***** Document extract

Device 10 further comprises an insulating layer 18. Layer 18 is made of a first insulating material, preferably made of silicon oxide. Layer 18 surrounds region 16. Layer 18 covers the upper surface 14a of support 14. Layer 18 is preferably in contact with the upper surface 14a of support 14. In the illustrated example, layer 18 covers a peripheral portion of the upper surface of the collector region 15. Layer 18 is in lateral contact with region 16, that is, in contact with the lateral surfaces of region 16. More precisely, a lower portion of region 16, and thus a lower portion of the lateral surfaces of region 16, is surrounded by, and in contact with, layer 18. By lower portion of region 16, there is meant the portion closest to support 14.

Device 10 comprises a layer 20. Layer 20 is made of a material allowing the epitaxial growth of a semiconductor material. Preferably, layer 20 is made of a material enabling a semiconductor material to non-selectively grow on said layer 20, for example during a selective epitaxial growth step. Layer 20 is, for example, made of one of amorphous silicon, polysilicon, or silicon nitride.

Layer 20 rests on, and is preferably in contact with, layer 18. Layer 20 surrounds region 16, more precisely surrounds an intermediate portion of region 16, and thus an intermediate portion of the lateral surfaces of region 16. The intermediate portion of region 16 is separated from support 14 by the lower portion of region 16.

Layer 20 is separated from region 16 by a layer 22. Layer 22 is made of an insulating material. Layer 22 is, for example, made of the same material as layer 18, for example made of the first material, for example made of silicon oxide.

Bipolar transistor 12 comprises an extrinsic base region 24. Region 24 surrounds region 16, and more precisely surrounds an upper portion of intrinsic base region 16, and thus an upper portion of the lateral surfaces of region 16. The upper portion of region 16 is the portion of region 16 most distant from support 14. Region 24 also covers a peripheral portion of the upper surface of region 16. The thickness of region 24 is thus greater than the thickness of the upper portion of region 16.

**********

> Questions on the material:
• 1. Decide whether each statement agrees with the bipolar transistor description above. For each, answer yes or no and quote the words that decide it.
(a) Layer 18 is preferably made of silicon oxide.
(b) Layer 20 is in contact with region 16.
(c) The upper portion of region 16 is the portion closest to support 14.
• 2. Answer these questions from the bipolar transistor description above.
(a) What materials are given as examples for layer 20?
(b) What separates the intermediate portion of region 16 from support 14?
(c) Which portion of region 16 does extrinsic base region 24 surround?
• 3. According to the bipolar transistor description above, why is region 24 thicker than the upper portion of region 16?

***** Data listing

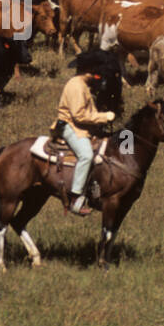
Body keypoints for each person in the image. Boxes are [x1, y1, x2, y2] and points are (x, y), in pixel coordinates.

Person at [54, 70, 115, 216]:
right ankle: (75, 199)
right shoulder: (76, 86)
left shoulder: (83, 84)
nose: (97, 77)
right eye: (96, 74)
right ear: (87, 72)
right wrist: (104, 117)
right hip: (70, 127)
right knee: (86, 155)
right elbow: (79, 115)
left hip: (82, 127)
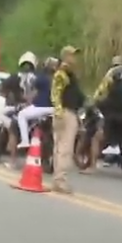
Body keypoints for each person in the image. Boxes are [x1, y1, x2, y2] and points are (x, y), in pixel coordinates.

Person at [51, 45, 85, 194]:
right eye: (71, 55)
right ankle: (61, 181)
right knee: (65, 149)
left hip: (68, 112)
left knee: (60, 148)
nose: (74, 59)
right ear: (65, 57)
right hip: (66, 113)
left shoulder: (70, 74)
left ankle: (58, 179)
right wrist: (59, 112)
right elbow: (55, 94)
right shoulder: (62, 74)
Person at [88, 58, 122, 171]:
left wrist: (97, 103)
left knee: (97, 139)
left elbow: (105, 100)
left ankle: (92, 166)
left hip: (113, 120)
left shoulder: (112, 87)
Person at [16, 56, 56, 148]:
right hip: (54, 108)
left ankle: (25, 141)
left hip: (41, 106)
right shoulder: (57, 78)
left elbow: (33, 92)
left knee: (22, 115)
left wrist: (27, 100)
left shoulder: (41, 78)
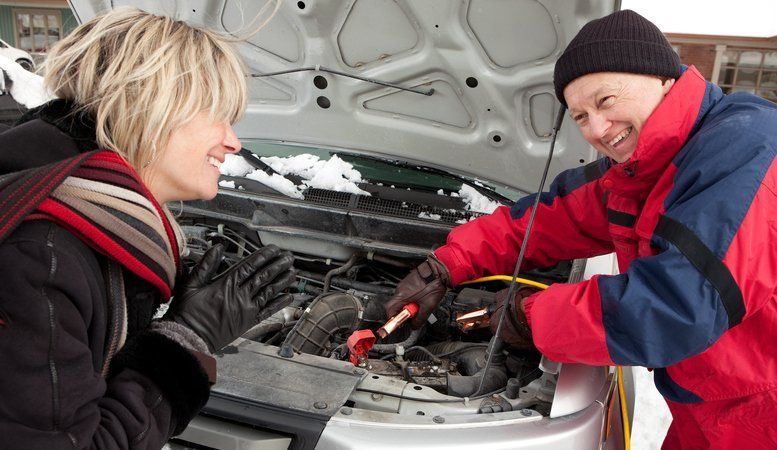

**********

> List of solutions:
• 1.
(a) Yes: "Layer 18 is made of a first insulating material, preferably made of silicon oxide."
(b) No: "Layer 20 is separated from region 16 by a layer 22."
(c) No: "The upper portion of region 16 is the portion of region 16 most distant from support 14."

• 2.
(a) Amorphous silicon, polysilicon, or silicon nitride.
(b) The lower portion of region 16.
(c) The upper portion of intrinsic base region 16.

• 3. Region 24 surrounds the upper portion of region 16 and also covers a peripheral portion of the upper surface of region 16. Because it covers that surface as well, its thickness is greater than the thickness of the upper portion of region 16.